• **Task details**
When you retype the entries, keep each one exact and leave out the pictures.
=======
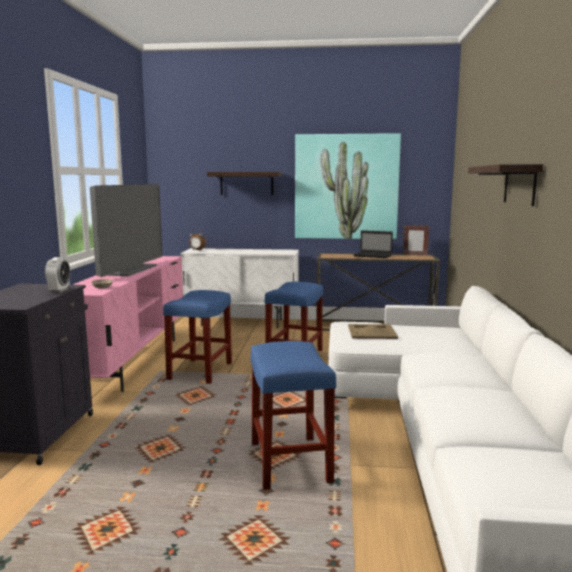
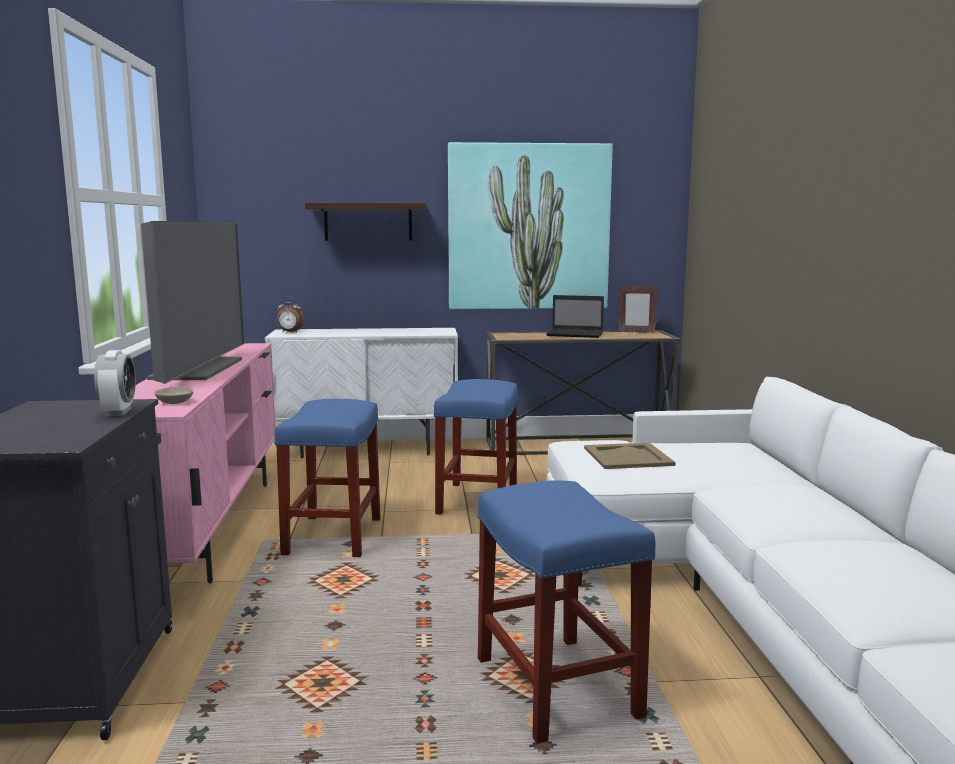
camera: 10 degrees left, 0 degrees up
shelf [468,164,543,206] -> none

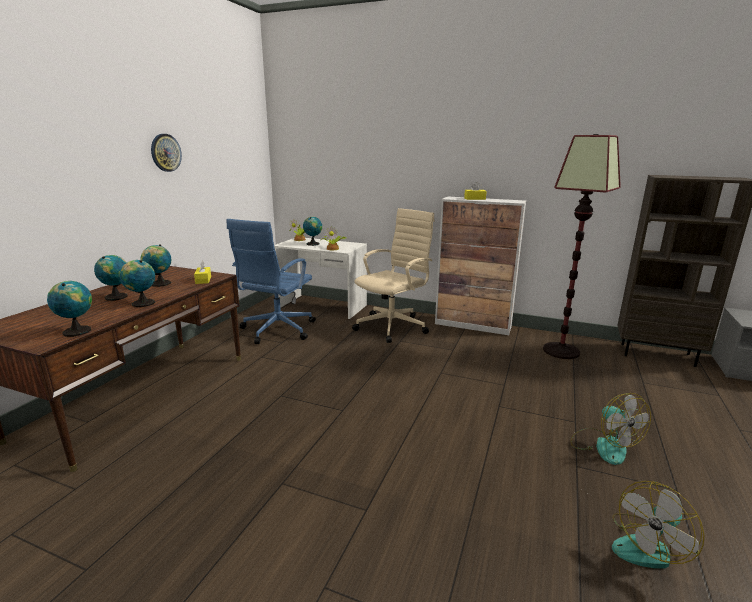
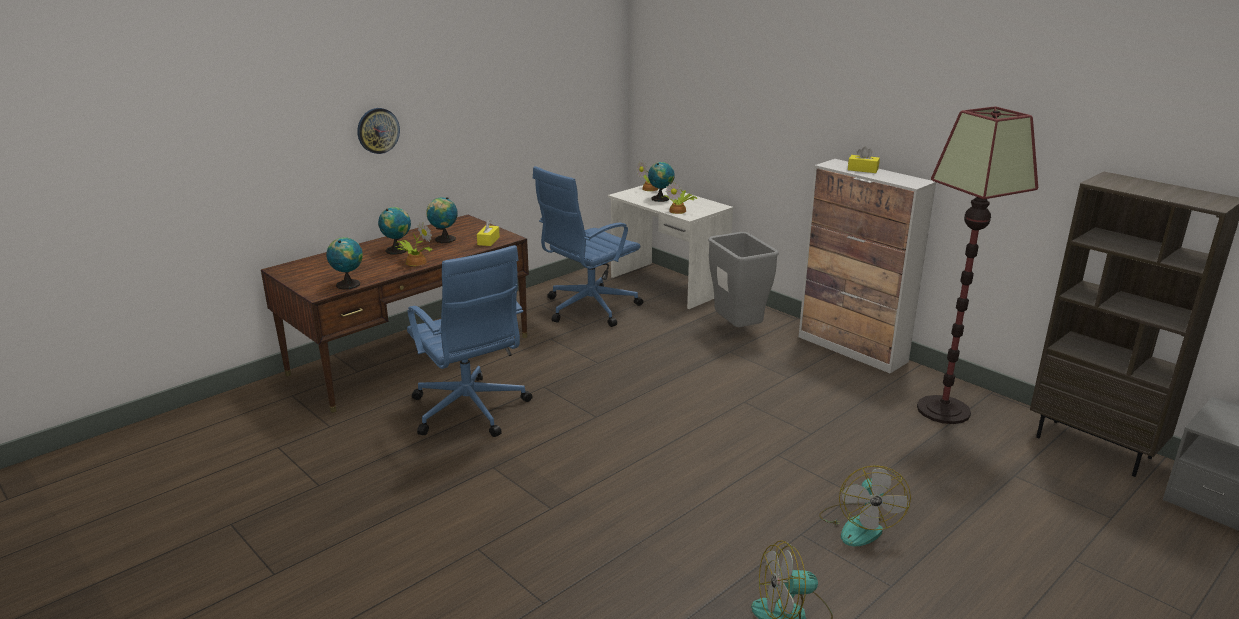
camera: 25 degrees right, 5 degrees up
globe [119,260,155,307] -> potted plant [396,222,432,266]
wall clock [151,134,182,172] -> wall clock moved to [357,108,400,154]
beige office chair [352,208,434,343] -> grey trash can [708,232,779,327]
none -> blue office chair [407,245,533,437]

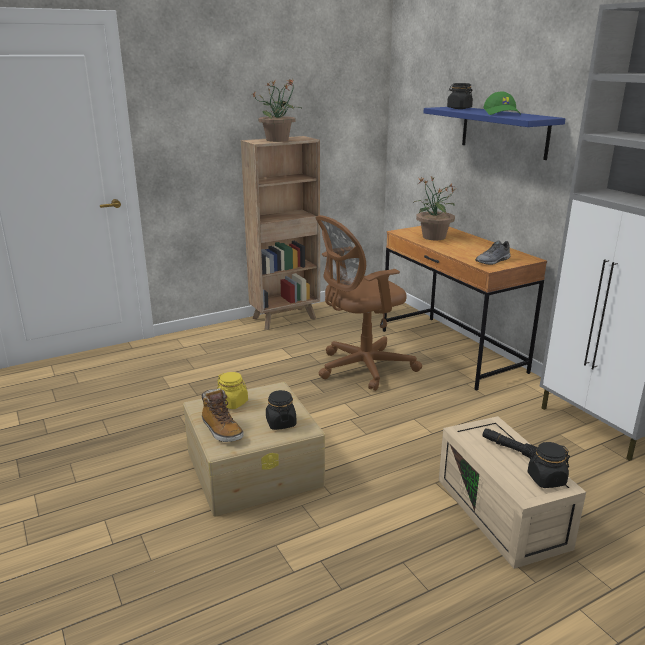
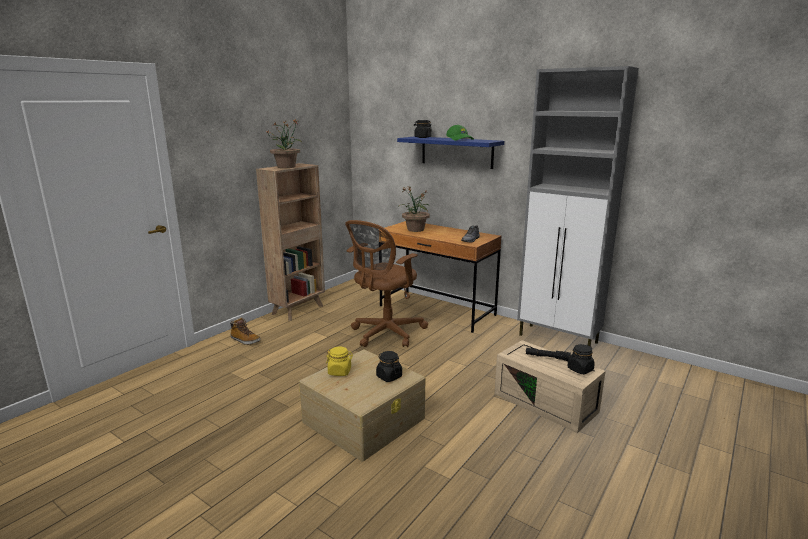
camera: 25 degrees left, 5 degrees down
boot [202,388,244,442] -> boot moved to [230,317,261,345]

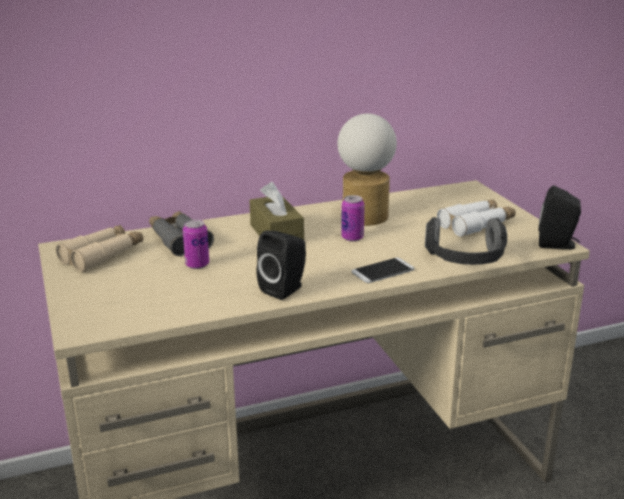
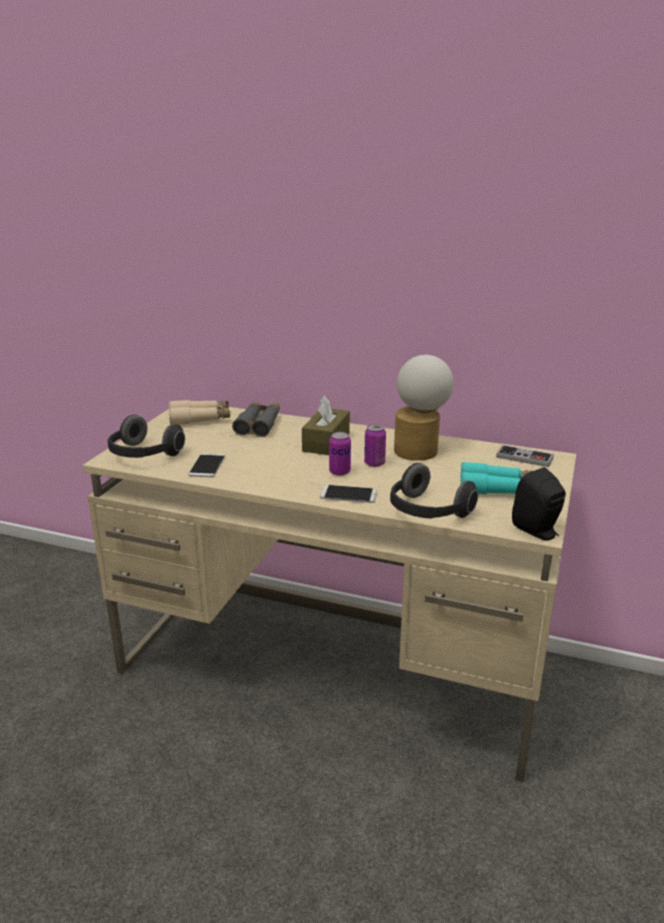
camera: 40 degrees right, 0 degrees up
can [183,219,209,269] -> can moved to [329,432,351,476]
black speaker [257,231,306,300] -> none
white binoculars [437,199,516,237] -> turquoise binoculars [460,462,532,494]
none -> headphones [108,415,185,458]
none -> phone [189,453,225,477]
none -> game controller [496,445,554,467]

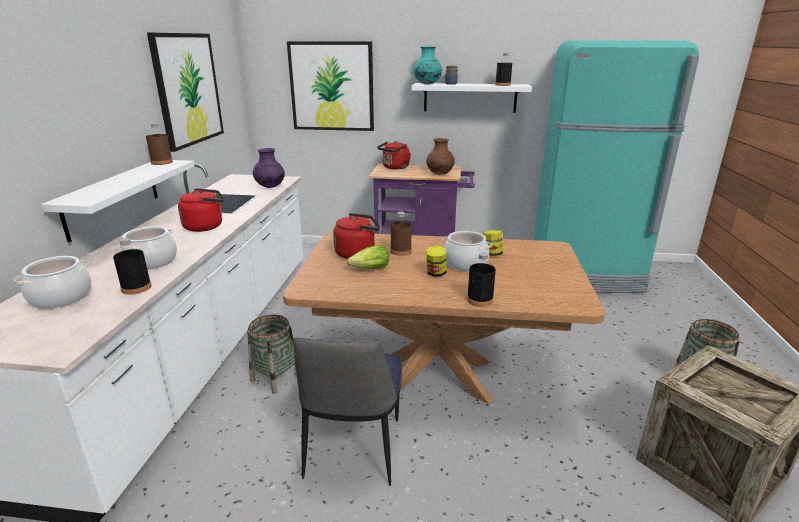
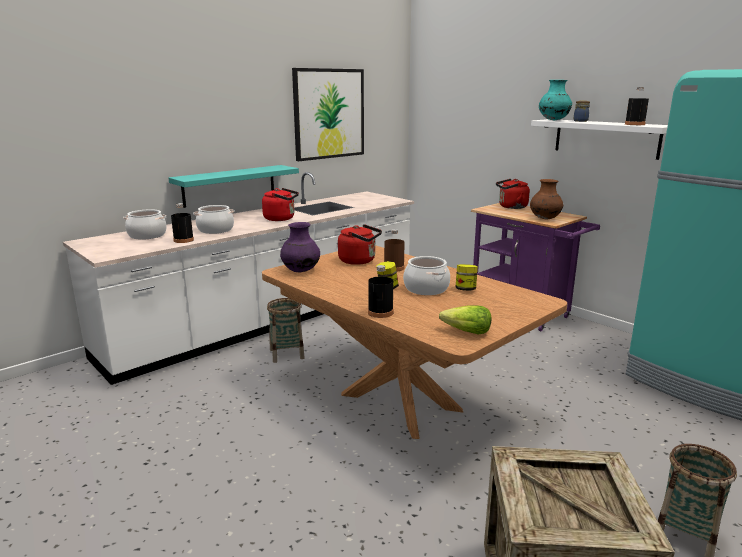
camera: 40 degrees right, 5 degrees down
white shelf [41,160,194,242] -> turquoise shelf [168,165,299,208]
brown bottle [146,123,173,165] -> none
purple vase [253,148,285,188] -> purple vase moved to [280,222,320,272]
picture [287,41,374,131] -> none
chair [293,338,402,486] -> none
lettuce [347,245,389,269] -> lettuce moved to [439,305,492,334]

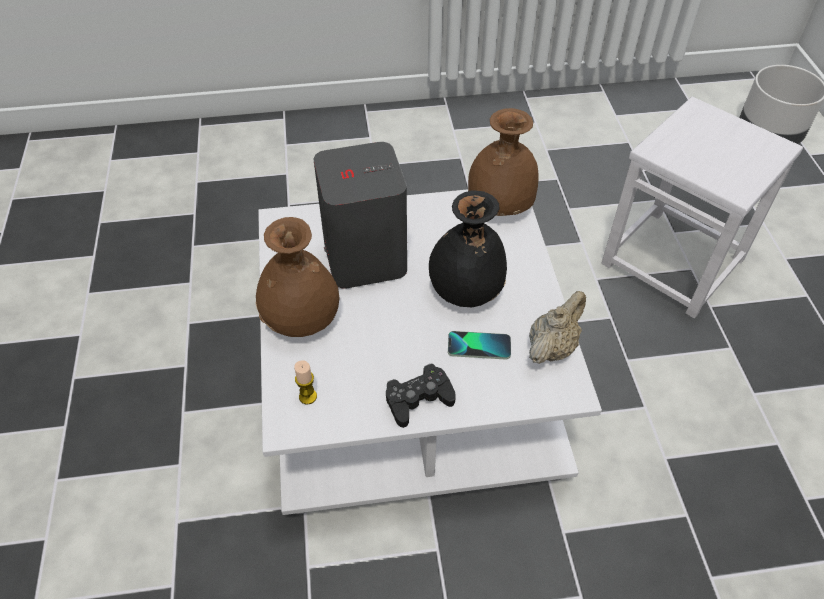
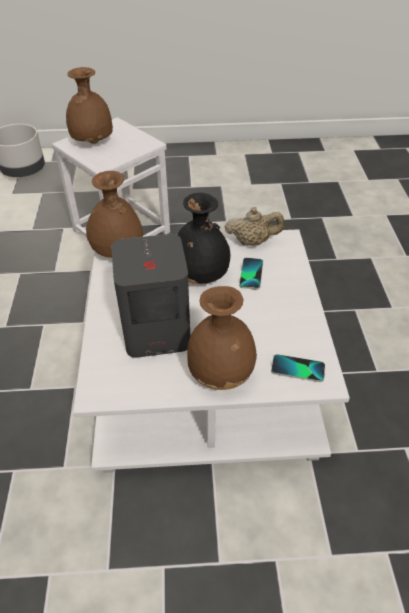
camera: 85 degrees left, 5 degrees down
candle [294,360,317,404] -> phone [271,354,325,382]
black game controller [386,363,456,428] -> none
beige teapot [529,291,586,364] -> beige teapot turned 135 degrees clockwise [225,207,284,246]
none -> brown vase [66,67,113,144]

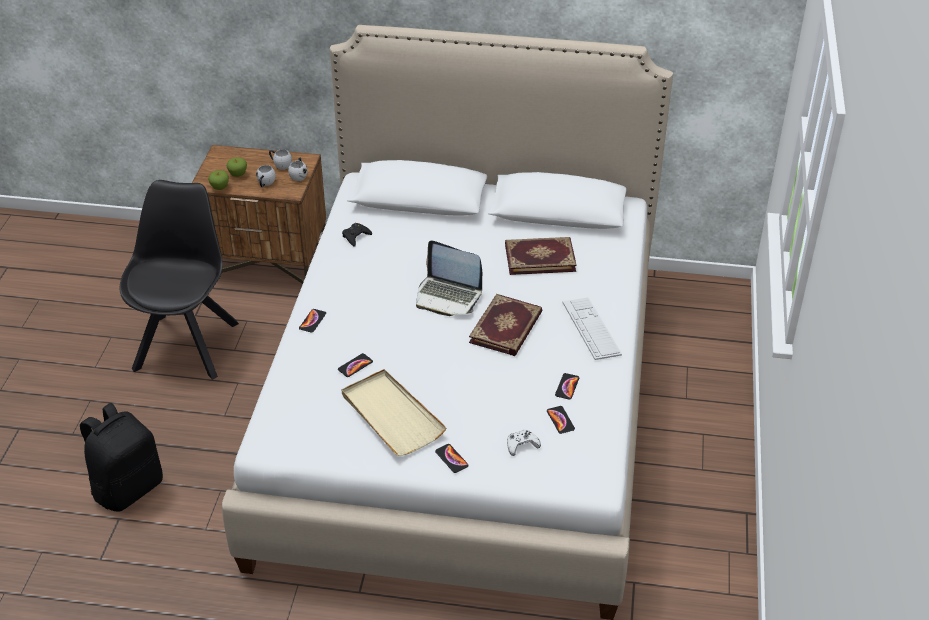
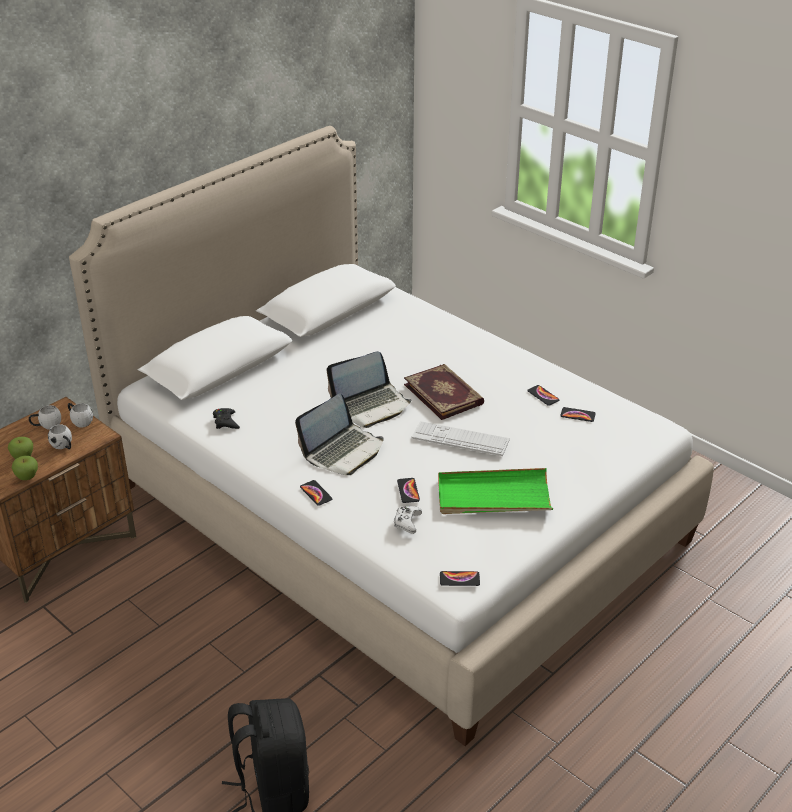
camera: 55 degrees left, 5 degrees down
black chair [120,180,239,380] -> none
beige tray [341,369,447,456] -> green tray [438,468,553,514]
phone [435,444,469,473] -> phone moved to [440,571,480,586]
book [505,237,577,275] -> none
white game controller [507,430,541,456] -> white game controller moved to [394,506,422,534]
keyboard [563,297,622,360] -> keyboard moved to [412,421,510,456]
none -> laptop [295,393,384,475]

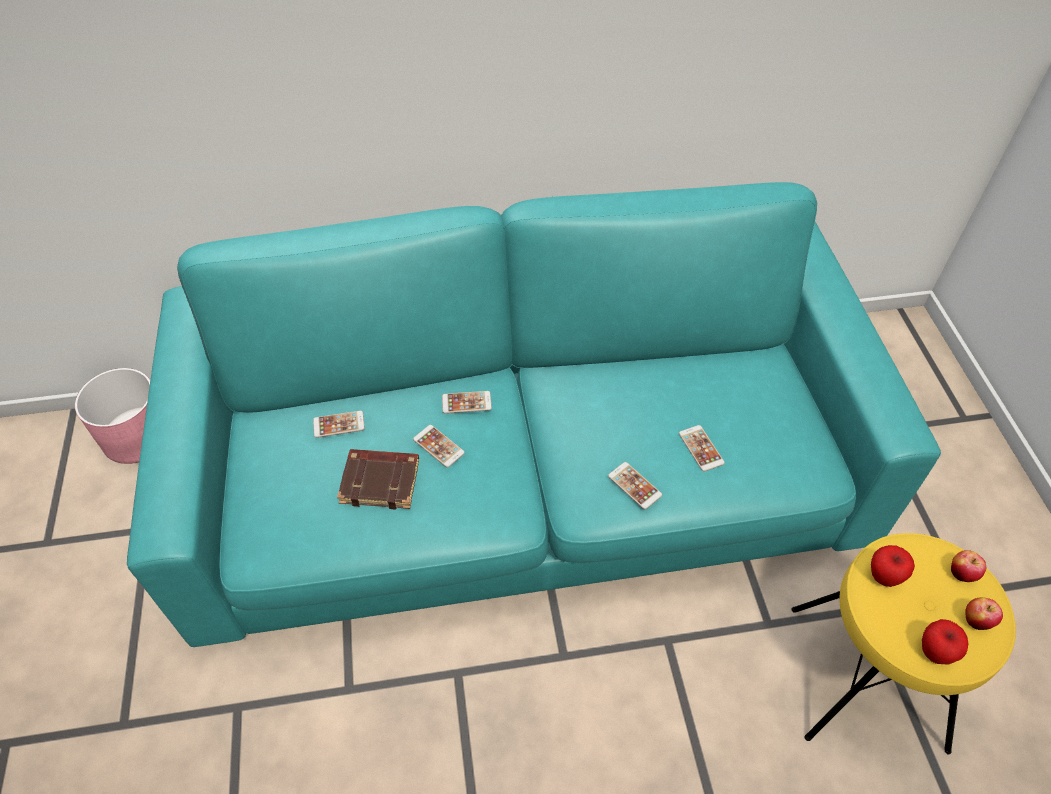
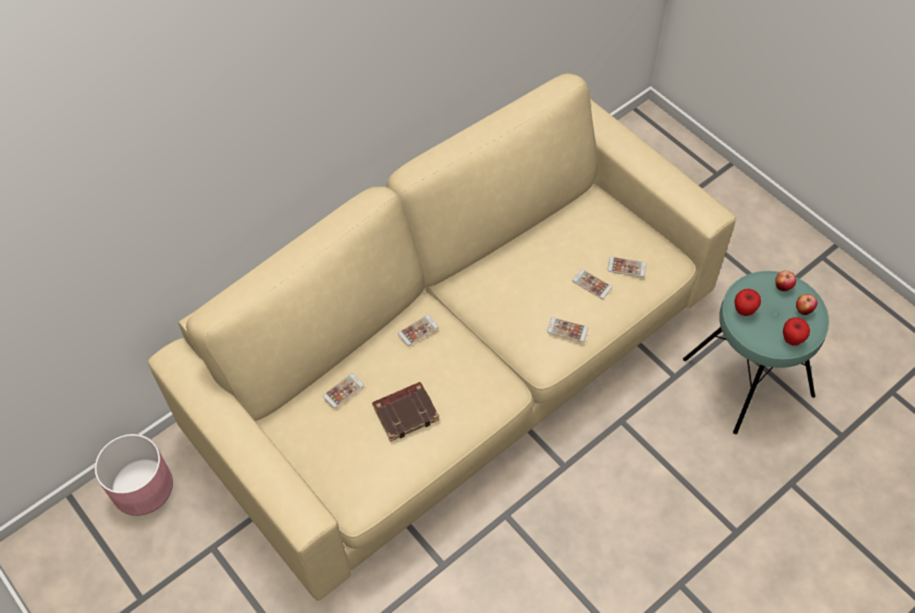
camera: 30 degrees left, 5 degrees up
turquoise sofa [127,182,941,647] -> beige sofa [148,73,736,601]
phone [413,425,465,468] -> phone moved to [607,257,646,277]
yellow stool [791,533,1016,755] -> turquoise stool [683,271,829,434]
=======
• **Result of the exercise**
camera: 10 degrees left, 0 degrees up
shelf [468,164,543,206] -> none

camera: 25 degrees right, 5 degrees up
globe [119,260,155,307] -> potted plant [396,222,432,266]
wall clock [151,134,182,172] -> wall clock moved to [357,108,400,154]
beige office chair [352,208,434,343] -> grey trash can [708,232,779,327]
none -> blue office chair [407,245,533,437]

camera: 25 degrees left, 5 degrees down
boot [202,388,244,442] -> boot moved to [230,317,261,345]

camera: 40 degrees right, 0 degrees up
can [183,219,209,269] -> can moved to [329,432,351,476]
black speaker [257,231,306,300] -> none
white binoculars [437,199,516,237] -> turquoise binoculars [460,462,532,494]
none -> headphones [108,415,185,458]
none -> phone [189,453,225,477]
none -> game controller [496,445,554,467]

camera: 40 degrees right, 5 degrees down
white shelf [41,160,194,242] -> turquoise shelf [168,165,299,208]
brown bottle [146,123,173,165] -> none
purple vase [253,148,285,188] -> purple vase moved to [280,222,320,272]
picture [287,41,374,131] -> none
chair [293,338,402,486] -> none
lettuce [347,245,389,269] -> lettuce moved to [439,305,492,334]

camera: 85 degrees left, 5 degrees down
candle [294,360,317,404] -> phone [271,354,325,382]
black game controller [386,363,456,428] -> none
beige teapot [529,291,586,364] -> beige teapot turned 135 degrees clockwise [225,207,284,246]
none -> brown vase [66,67,113,144]

camera: 55 degrees left, 5 degrees down
black chair [120,180,239,380] -> none
beige tray [341,369,447,456] -> green tray [438,468,553,514]
phone [435,444,469,473] -> phone moved to [440,571,480,586]
book [505,237,577,275] -> none
white game controller [507,430,541,456] -> white game controller moved to [394,506,422,534]
keyboard [563,297,622,360] -> keyboard moved to [412,421,510,456]
none -> laptop [295,393,384,475]

camera: 30 degrees left, 5 degrees up
turquoise sofa [127,182,941,647] -> beige sofa [148,73,736,601]
phone [413,425,465,468] -> phone moved to [607,257,646,277]
yellow stool [791,533,1016,755] -> turquoise stool [683,271,829,434]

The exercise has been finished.